Table 1 presents the study population’s baseline characteristics according to the use of dietary supplement in the past 30 days. The weighted mean age of the study population was 61.77 years (confidence interval [95% CI], 61.40–62.14 years), and 2,016 participants were females (weighted percentage [WP], 54.92%). Dietary supplement users were more likely to be younger, male, non-White, married, and current smokers, and have a lower level of educational attainment, HEI-2015, and physical activity (all p-value <0.05). There were 1,101 (WP, 29.29%), 1,410 (WP, 35.55%), and 1,421 (WP, 35.16%) participants in the BMI < 25 kg/m², 25 ≤ BMI < 30 kg/m², and BMI ≥ 30 kg/m², respectively, and 2,145 (WP, 62.75%) and 1,787 (WP, 37.25%) in the non-frail and frail groups, respectively, all of which were not statistically significant between the dietary supplement users and non-users groups.

Table 1

Table 1. Characteristics of US adults according to the use of dietary supplement in the past 30 days, NHANES 1999–2018*.
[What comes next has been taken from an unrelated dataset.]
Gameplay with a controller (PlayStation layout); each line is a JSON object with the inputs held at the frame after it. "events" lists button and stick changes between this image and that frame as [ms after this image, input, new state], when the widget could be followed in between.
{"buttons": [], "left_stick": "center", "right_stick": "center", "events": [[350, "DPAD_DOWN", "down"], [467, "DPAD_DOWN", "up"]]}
3.2 Associations between BMI and frailty in cancer patients

Table 2 displays the associations between BMI and FI by the survey-weighted logistics regression models. The univariate and multivariate analyses adjusted for confounding factors indicate a significantly higher frailty risk in groups with 25 ≤ BMI < 30 kg/m² and BMI ≥ 30 kg/m² compared to those with BMI < 25 kg/m² (p-value <0.05). In the fully adjusted model (model 2), compared to the normal weight group, the overweight (Odds ratio [OR] = 1.28; 95% CI, 1.01–1.64) and obese group (OR = 1.61; 95% CI, 1.24–2.09, p for trend <0.001) were associated with higher FI. The multivariate-adjusted ORs for every 1 kg/m² in BMI in the association with FI was 1.04 (95% CI, 1.02–1.06). Furthermore, restricted cubic spline curves further visualize the relationships between BMI and FI (Figure 2A). After adjusting for confounders, a significant positive linear relationship was observed between BMI and FI (p value for overall <0.001, p value for non-linearity = 0.188).

Table 2

Table 2. Survey-weighted associations between BMI (kg/m²) and frailty index.

Figure 2

Figure 2. Restricted cubic spline curve of the relationships between BMI and FI in cancer patients (A) and Kaplan–Meier survival curves on all-cause (B), cancer (C), and non-cancer (D) mortality between dietary supplement users and non-users in BMI < 25 kg/m² group.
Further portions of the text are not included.